Задания
**A)** Переведите на английский язык следующее предложение из вопросов по роману Камю: «В чем проявляется идейная перекличка романа Камю и романа «Братья Карамазовы» Ф. М. Достоевского?»
**B)** Допишите к вопросам по роману Камю следующий, четырнадцатый пункт в том же духе.

Исходный текст
10. Охарактеризуйте идейно-смысловую роль в концепции произведения образа священника – отца Панлю. Какое событие стало для Панлю «пограничной ситуацией»?
11. Раскройте смысл финальных сцен романа. Дайте интерпретацию следующему фрагменту из романа: «Ибо он знал то, чего не ведала эта ликующая толпа и о чем можно прочесть в книжках, – что микроб чумы никогда не умирает, никогда не исчезает, что он может десятилетиями спать где-нибудь в закутках мебели или в стопке белья, что он терпеливо ждёт своего часа в спальне, в подвале, в чемодане, в носовых платках и в бумагах и что, возможно, придет на горе и поучение людям такой день, когда чума пробудит крыс и пошлет их околевать на улицы счастливого города». Можно ли утверждать, что в данном отрывке авторская позиция полностью совпадает с позицией его героя – доктора Риё?
12. Приведите несколько примеров из романа, которые могли бы послужить доказательством того, что афористические высказывания, философемы являются важнейшими компонентами его речевой структуры.
13. В чем проявляется идейная перекличка романа Камю и романа «Братья Карамазовы» Ф. М. Достоевского?

Извлечённые данные
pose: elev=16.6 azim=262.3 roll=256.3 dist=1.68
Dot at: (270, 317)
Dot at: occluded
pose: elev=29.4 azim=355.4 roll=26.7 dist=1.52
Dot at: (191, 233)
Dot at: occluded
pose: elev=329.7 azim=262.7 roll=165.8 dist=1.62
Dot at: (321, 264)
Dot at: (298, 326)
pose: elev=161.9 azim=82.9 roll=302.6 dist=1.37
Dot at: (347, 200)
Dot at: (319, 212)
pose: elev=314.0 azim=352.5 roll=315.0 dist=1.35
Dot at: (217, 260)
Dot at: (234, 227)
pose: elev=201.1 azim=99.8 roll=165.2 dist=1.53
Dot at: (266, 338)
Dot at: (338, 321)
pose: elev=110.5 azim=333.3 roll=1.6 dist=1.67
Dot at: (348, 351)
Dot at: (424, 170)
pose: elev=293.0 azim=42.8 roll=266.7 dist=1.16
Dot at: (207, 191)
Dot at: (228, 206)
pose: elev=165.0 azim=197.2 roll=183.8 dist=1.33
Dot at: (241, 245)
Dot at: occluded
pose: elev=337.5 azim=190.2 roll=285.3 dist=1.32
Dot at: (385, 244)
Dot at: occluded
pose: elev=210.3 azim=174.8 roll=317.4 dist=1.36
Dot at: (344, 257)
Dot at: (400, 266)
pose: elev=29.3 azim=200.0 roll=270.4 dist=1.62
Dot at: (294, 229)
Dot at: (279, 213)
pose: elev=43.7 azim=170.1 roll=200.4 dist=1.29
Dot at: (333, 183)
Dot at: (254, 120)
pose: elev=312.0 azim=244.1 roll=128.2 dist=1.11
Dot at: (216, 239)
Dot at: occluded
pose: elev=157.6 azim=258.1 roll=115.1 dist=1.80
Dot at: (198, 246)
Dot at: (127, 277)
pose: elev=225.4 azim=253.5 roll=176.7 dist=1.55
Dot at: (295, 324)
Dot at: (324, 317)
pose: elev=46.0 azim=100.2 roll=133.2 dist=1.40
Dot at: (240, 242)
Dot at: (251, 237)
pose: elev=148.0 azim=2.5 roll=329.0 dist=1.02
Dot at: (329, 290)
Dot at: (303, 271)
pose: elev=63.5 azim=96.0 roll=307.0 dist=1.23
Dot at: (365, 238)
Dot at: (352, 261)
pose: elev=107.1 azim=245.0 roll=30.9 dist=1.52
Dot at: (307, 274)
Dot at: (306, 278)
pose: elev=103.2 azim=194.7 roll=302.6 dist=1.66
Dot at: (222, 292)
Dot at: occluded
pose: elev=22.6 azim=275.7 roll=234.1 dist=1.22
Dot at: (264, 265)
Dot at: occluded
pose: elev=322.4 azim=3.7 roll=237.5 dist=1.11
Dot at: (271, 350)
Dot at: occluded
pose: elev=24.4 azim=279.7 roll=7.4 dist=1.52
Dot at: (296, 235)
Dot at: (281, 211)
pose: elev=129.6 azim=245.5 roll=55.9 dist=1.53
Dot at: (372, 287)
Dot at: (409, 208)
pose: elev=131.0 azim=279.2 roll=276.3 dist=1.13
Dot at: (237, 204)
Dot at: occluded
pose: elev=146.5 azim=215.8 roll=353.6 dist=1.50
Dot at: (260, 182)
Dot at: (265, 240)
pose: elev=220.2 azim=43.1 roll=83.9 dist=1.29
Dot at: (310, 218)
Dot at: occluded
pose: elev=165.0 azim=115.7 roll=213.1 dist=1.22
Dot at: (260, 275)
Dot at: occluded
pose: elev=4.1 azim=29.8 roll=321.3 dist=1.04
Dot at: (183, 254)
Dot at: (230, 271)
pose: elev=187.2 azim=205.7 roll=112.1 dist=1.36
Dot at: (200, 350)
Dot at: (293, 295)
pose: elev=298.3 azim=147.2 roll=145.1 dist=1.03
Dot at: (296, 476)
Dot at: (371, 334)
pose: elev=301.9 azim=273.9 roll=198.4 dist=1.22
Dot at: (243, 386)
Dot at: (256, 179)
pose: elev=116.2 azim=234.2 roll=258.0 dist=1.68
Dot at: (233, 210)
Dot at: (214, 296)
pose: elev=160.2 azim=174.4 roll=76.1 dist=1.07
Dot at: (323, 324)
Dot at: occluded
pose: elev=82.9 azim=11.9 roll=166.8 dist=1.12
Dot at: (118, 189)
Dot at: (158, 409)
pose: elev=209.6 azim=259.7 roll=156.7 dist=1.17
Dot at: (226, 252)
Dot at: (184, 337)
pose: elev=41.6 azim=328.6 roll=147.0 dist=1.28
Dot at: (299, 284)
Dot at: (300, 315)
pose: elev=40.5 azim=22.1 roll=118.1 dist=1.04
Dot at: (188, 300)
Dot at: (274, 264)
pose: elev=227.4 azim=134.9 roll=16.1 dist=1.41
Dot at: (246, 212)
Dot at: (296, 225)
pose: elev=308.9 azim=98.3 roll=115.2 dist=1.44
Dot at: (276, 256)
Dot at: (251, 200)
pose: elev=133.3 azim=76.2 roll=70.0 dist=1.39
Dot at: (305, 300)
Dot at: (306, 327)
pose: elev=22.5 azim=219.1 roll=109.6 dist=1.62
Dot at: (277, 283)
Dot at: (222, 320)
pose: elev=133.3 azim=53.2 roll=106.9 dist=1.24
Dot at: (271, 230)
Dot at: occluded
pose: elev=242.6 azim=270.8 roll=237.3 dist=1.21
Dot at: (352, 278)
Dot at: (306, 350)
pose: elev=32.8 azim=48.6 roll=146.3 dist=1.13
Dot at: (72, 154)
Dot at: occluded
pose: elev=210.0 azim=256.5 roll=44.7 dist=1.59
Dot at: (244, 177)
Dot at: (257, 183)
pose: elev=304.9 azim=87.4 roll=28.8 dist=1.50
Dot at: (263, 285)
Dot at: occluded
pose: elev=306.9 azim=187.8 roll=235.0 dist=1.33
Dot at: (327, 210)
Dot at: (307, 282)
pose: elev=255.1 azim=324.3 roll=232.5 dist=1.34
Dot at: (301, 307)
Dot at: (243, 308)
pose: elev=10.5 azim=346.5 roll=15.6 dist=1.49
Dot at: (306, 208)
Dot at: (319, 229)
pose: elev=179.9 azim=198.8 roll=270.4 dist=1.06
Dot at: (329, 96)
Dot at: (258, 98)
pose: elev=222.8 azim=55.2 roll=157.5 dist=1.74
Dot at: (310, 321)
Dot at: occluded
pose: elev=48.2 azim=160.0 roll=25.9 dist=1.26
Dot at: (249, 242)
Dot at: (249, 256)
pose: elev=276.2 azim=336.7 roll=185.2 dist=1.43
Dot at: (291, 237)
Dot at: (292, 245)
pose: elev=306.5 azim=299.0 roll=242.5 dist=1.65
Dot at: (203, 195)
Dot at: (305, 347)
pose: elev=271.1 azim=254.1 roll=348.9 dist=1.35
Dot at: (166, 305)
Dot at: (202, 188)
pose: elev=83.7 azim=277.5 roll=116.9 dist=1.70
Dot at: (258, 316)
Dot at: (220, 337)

Ответы к заданиям
**A)** In what way is the ideological affinity between Camus's novel and F. M. Dostoevsky's novel The Brothers Karamazov manifested?

**B)**
14. Прочитайте фрагмент из книги французского философа Эмманюэля Мунье «Надежда отчаявшихся» (1953), в которой анализируются философские взгляды Мальро, Камю, Бернаноса, Сартра, философия экзистенциализма с христианской точки зрения.
> Итак, абсурд является нашим уделом, свидетельствуя о неизбежном расхождении между жаждущим единства сознанием и лишенным сознательного начала миром, который не оправдывает наших надежд. Если это так, то зачем огорчаться по поводу того, что этот удел стал фактом нашего сознания? Зачем разум, похоронивший столько систем и религий, продолжает из поколения в поколение с неистовой энергией, которая свойственна одной лишь молодости, тешить себя надеждой? Зачем эта тяга к единству и согласию, которая оказывается сильнее всяческих кризисов и которую не унять никакими силами, пока она не добьется удовлетворения?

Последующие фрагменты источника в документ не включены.